Fiona Midori King

Fiona Midori King

Hope 4 Fiona

Welcome to Holland - by: Emily Perl Kingsley Sunday - December 30, 2012

 

 

The beautiful Emily Perl Kingsley wrote a short explanation in her tremendously touching poem “Welcome to Holland”. This story of a family planning a trip to Italy helped me a lot when I was feeling down. It was a family that dreamt for years about making it to Italy. They bought books, learned the language and planned every detail of their trip. When the day of the trip finally arrived, they felt really prepared! When they landed, the flight attendant’s announcement welcomed them to Holland. “Holland???”  said the family, “what? We’re not in Italy? But we have everything set for Italy!” Needless to say, to land in Holland was not what they expected and their journey turned into something different-with sights, people and places unlike what they had hoped for, but still amazing and a true learning experience. Our family’s journey since Fiona arrived has been much like this family’s trip to Holland: unpredictable and new, but oh so very fulfilling and blessed with wonderful surprises.

I am often asked to describe the experience of raising a child with a disability and/or special need- to try to help people who have not shared that unique experience to understand it and to imagine how it would feel. Just as in Emily Kingsley’s poem, where a family planned for and made all the preparations for a trip to Italy yet landed in a very different location where all of their prior research wasn’t as applicable as anticipated, so is the story of what it has been like parenting Fiona.

It's like this......
When you're going to have a baby, it's like planning a fabulous vacation trip to Italy for example. You buy a bunch of guide books and make your wonderful plans to see the Coliseum, Michelangelo’s David, gondolas in Venice. You may learn some handy phrases in Italian.  It's all very exciting, you feel extremely prepared after having done all the research necessary and creating an agenda that covers all that you want to experience in that new country.

I feel like my experience with mothering Fiona has been similar to the family’s experience in Kingsley’s poem.  After months of eager anticipation, you expect one thing and have been given an experience that is entirely different from what you anticipated for months.  The experience that you dreamed of for such a long time was simply entirely different than what you could have imagined and prepared for. 

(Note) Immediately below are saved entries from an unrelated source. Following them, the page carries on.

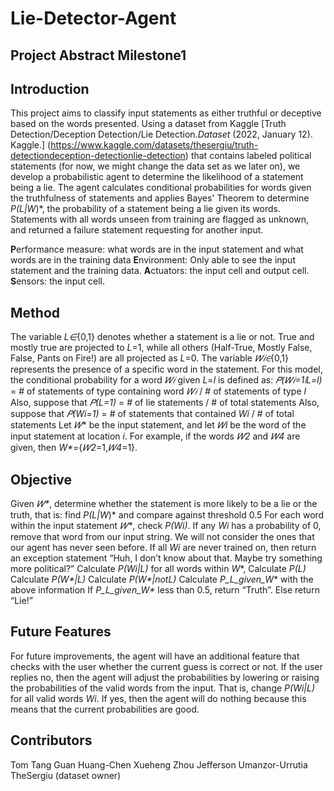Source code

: # Lie-Detector-Agent
## Project Abstract Milestone1

## Introduction
This project aims to classify input statements as either truthful or deceptive based on the words presented. Using a dataset from Kaggle [Truth Detection/Deception Detection/Lie Detection.*Dataset* (2022, January 12). Kaggle.] (https://www.kaggle.com/datasets/thesergiu/truth-detectiondeception-detectionlie-detection) that contains labeled political statements (for now, we might change the data set as we later on), we develop a probabilistic agent to determine the likelihood of a statement being a lie. The agent calculates conditional probabilities for words given the truthfulness of statements and applies Bayes' Theorem to determine *P(L|W*)*, the probability of a statement being a lie given its words. Statements with all words unseen from training are flagged as unknown, and returned a failure statement requesting for another input.

**P**erformance measure: what words are in the input statement and what words are in the training data
**E**nvironment: Only able to see the input statement and the training data.
**A**ctuators: the input cell and output cell.
**S**ensors: the input cell.


## Method
The variable *L∈*{0,1} denotes whether a statement is a lie or not. True and mostly true are projected to *L*=1, while all others (Half-True, Mostly False, False, Pants on Fire!) are all projected as *L*=0.
The variable *𝑊𝑖∈*{0,1} represents the presence of a specific word in the statement.
For this model, the conditional probability for a word *𝑊𝑖* given *L*=*l* is defined as:
*𝑃(𝑊𝑖=1∣L=l)* = # of statements of type containing word *𝑊𝑖* / # of statements of type *l*
Also, suppose that *𝑃(L=1)* = # of lie statements / # of total statements
Also, suppose that *𝑃(Wi=1)* = # of statements that contained *Wi* / # of total statements
Let *𝑊** be the input statement, and let *𝑊i* be the word of the input statement at location *i*.
For example, if the words *𝑊2* and *𝑊4* are given, then *W\**={*𝑊2*=1,*𝑊4*=1}.


## Objective
Given *𝑊\**, determine whether the statement is more likely to be a lie or the truth, that is: find *P(L|W*)* and compare against threshold 0.5
For each word within the input statement *𝑊\**, check *P(Wi)*. If any *Wi* has a probability of 0, remove that word from our input string. We will not consider the ones that our agent has never seen before. 
If all *Wi* are never trained on, then return an exception statement “Huh, I don’t know about that. Maybe try something more political?”
Calculate *P(Wi|L)* for all words within *W**, 
Calculate *P(L)*
Calculate *P(W\*|L)*
Calculate *P(W\*|notL)*
Calculate *P_L_given_W** with the above information
If *P_L_given_W\** less than 0.5, return “Truth”. Else return “Lie!”


## Future Features
For future improvements, the agent will have an additional feature that checks with the user whether the current guess is correct or not. If the user replies no, then the agent will adjust the probabilities by lowering or raising the probabilities of the valid words from the input. That is, change *P(Wi|L)* for all valid words *Wi*. If yes, then the agent will do nothing because this means that the current probabilities are good.


## Contributors
Tom Tang
Guan Huang-Chen
Xueheng Zhou
Jefferson Umanzor-Urrutia
TheSergiu (dataset owner)
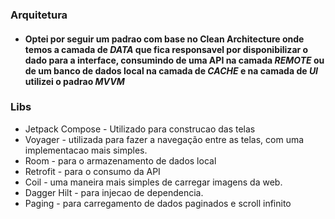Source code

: ### Arquitetura
- #### Optei por seguir um padrao com base no Clean Architecture onde temos a camada de ***DATA*** que fica responsavel por disponibilizar o dado para a interface, consumindo de uma API na camada ***REMOTE*** ou de um banco de dados local na camada de ***CACHE*** e na camada de ***UI*** utilizei o padrao ***MVVM***

### Libs

* Jetpack Compose - Utilizado para construcao das telas
* Voyager - utilizada para fazer a navegação entre as telas, com uma implementacao mais simples.
* Room - para o armazenamento de dados local
* Retrofit - para o consumo da API
* Coil - uma maneira mais simples de carregar imagens da web.
* Dagger Hilt - para injecao de dependencia.
* Paging - para carregamento de dados paginados e scroll infinito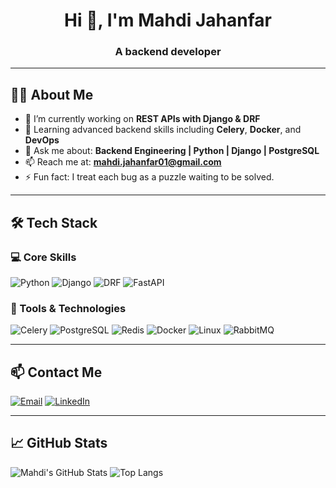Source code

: <h1 align="center">Hi 👋, I'm Mahdi Jahanfar</h1>

<h3 align="center">A backend developer</h3>

---

## 👨‍💻 About Me

- 🔭 I’m currently working on **REST APIs with Django & DRF**
- 🌱 Learning advanced backend skills including **Celery**, **Docker**, and **DevOps**
- 💬 Ask me about: **Backend Engineering | Python | Django | PostgreSQL**
- 📫 Reach me at: **mahdi.jahanfar01@gmail.com**
- ⚡  Fun fact: I treat each bug as a puzzle waiting to be solved.

---

## 🛠 Tech Stack

### 💻 Core Skills
![Python](https://img.shields.io/badge/Python-3776AB?style=flat-square&logo=python&logoColor=white)
![Django](https://img.shields.io/badge/Django-092E20?style=flat-square&logo=django&logoColor=white)
![DRF](https://img.shields.io/badge/DRF-Django_Rest_Framework-red?style=flat-square)
![FastAPI](https://img.shields.io/badge/FastAPI-009688?style=flat-square&logo=fastapi&logoColor=white)


### 🧰 Tools & Technologies
![Celery](https://img.shields.io/badge/Celery-37814A?style=flat-square&logo=celery)
![PostgreSQL](https://img.shields.io/badge/PostgreSQL-336791?style=flat-square&logo=postgresql&logoColor=white)
![Redis](https://img.shields.io/badge/Redis-DC382D?style=flat-square&logo=redis&logoColor=white)
![Docker](https://img.shields.io/badge/Docker-2496ED?style=flat-square&logo=docker&logoColor=white)
![Linux](https://img.shields.io/badge/Linux-FCC624?style=flat-square&logo=linux&logoColor=black)
![RabbitMQ](https://img.shields.io/badge/RabbitMQ-FF6600?style=flat-square&logo=rabbitmq&logoColor=white)


---

## 📫 Contact Me

[![Email](https://img.shields.io/badge/Email-mahdi.jahanfar01@gmail.com-D14836?style=flat-square&logo=gmail&logoColor=white)](mailto:mahdi.jahanfar01@gmail.com)
[![LinkedIn](https://img.shields.io/badge/LinkedIn-Mahdi_Jahanfar-0077B5?style=flat-square&logo=linkedin&logoColor=white)](https://linkedin.com/in/mahdi-jahanfar)

---

## 📈 GitHub Stats

![Mahdi's GitHub Stats](https://github-readme-stats.vercel.app/api?username=Mahdi-jahanfar-dev&show_icons=true&theme=radical)
![Top Langs](https://github-readme-stats.vercel.app/api/top-langs/?username=Mahdi-jahanfar-dev&layout=compact&theme=radical)

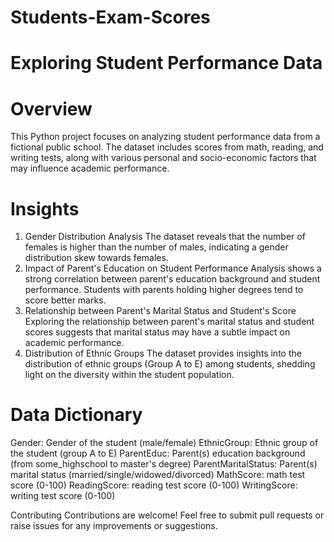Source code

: # Students-Exam-Scores

# Exploring Student Performance Data

# Overview
This Python project focuses on analyzing student performance data from a fictional public school. The dataset includes scores from math, reading, and writing tests, along with various personal and socio-economic factors that may influence academic performance.

# Insights
1. Gender Distribution Analysis
The dataset reveals that the number of females is higher than the number of males, indicating a gender distribution skew towards females.
2. Impact of Parent's Education on Student Performance
Analysis shows a strong correlation between parent's education background and student performance. Students with parents holding higher degrees tend to score better marks.
3. Relationship between Parent's Marital Status and Student's Score
Exploring the relationship between parent's marital status and student scores suggests that marital status may have a subtle impact on academic performance.
4. Distribution of Ethnic Groups
The dataset provides insights into the distribution of ethnic groups (Group A to E) among students, shedding light on the diversity within the student population.

# Data Dictionary
Gender: Gender of the student (male/female)
EthnicGroup: Ethnic group of the student (group A to E)
ParentEduc: Parent(s) education background (from some_highschool to master's degree)
ParentMaritalStatus: Parent(s) marital status (married/single/widowed/divorced)
MathScore: math test score (0-100)
ReadingScore: reading test score (0-100)
WritingScore: writing test score (0-100)

Contributing
Contributions are welcome! Feel free to submit pull requests or raise issues for any improvements or suggestions.
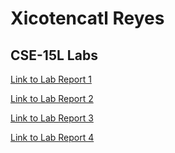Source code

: # Xicotencatl Reyes

## CSE-15L Labs

[Link to Lab Report 1](https://xicoreyes513.github.io/cse15l-lab-reports/lab-report-1/lab-report-1-week-2.html)

[Link to Lab Report 2](https://xicoreyes513.github.io/cse15l-lab-reports/lab-report-2/lab-report-2-week-4.html)

[Link to Lab Report 3](https://xicoreyes513.github.io/cse15l-lab-reports/lab-report-3/lab-report-3-week-6.html)

[Link to Lab Report 4](https://xicoreyes513.github.io/cse15l-lab-reports/lab-report-4/lab-report-4-week-8.html)



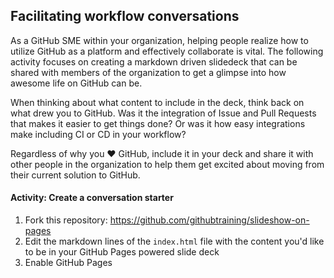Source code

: ## Facilitating workflow conversations

As a GitHub SME within your organization, helping people realize how to utilize GitHub as a platform and effectively collaborate is vital. The following activity focuses on creating a markdown driven slidedeck that can be shared with members of the organization to get a glimpse into how awesome life on GitHub can be. 

When thinking about what content to include in the deck, think back on what drew you to GitHub. Was it the integration of Issue and Pull Requests that makes it easier to get things done? Or was it how easy integrations make including CI or CD in your workflow? 

Regardless of why you ❤️ GitHub, include it in your deck and share it with other people in the organization to help them get excited about moving from their current solution to GitHub.

#### Activity: Create a conversation starter
1. Fork this repository: https://github.com/githubtraining/slideshow-on-pages
1. Edit the markdown lines of the `index.html` file with the content you'd like to be in your GitHub Pages powered slide deck
1. Enable GitHub Pages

Although that family was still able to be on a vacation, it wasn’t at all what they signed up for.  After all, the family did not land in a horrible, disgusting, filthy place, full of pestilence, famine and disease….they simply landed in a place very different from what they anticipated and expected but still very beautiful with so much to offer.

So what’s next?  How do you act when you’re given such a change in plans?  Well, you keep moving forward- you must go out and buy new guide books and learn yet another new language.  You will find that you have experienced new things and have met a whole new group of people that you would have never met otherwise.  You focus on the positive aspects of your surprising trip and do the best you can with what you have been given. 

So now what? You find yourself in a different place than you expected and you make note of the differences, sure Holland happens to be slower-paced and less flashy than Italy, and maybe the pizzas and pastas don’t quite have that authentic Italian taste you were anticipating, but so what?  After you've been there for a while and are able to catch your breath and take a good look around- you begin to notice what Holland has to offer.  Holland has windmills and is filled with tulips; Holland even has Rembrandts.  Although Holland has its differences from Italy, it’s still a beautiful vacation none the less.  

In the meantime, everyone you know is busy coming and going from Italy... and they're all boasting and bragging about what a wonderful time they had there, as they have every right to.  But then you realize that although that was the destination you were planning for, that was not the destination you landed at, and for the rest of your life you will be the person saying "Yes, that's where I was supposed to go. That's what I had planned."  You had a dream to go to a specific place yet simply landed somewhere different.  

The pain of that truth, that my experience with parenting a special needs child has been very different than the experience that parents with perfectly healthy children have.  The pain that I suffer from knowing that Fiona does not have the health and capabilities of a healthy child her age will never, ever, ever, ever go away...because the loss of that dream for any parent that is going through this similar experience is a very,  very significant loss.

But... if you spend your life mourning the fact that you didn't get to Italy, you may never be free to enjoy the very special, the very lovely things… about Holland.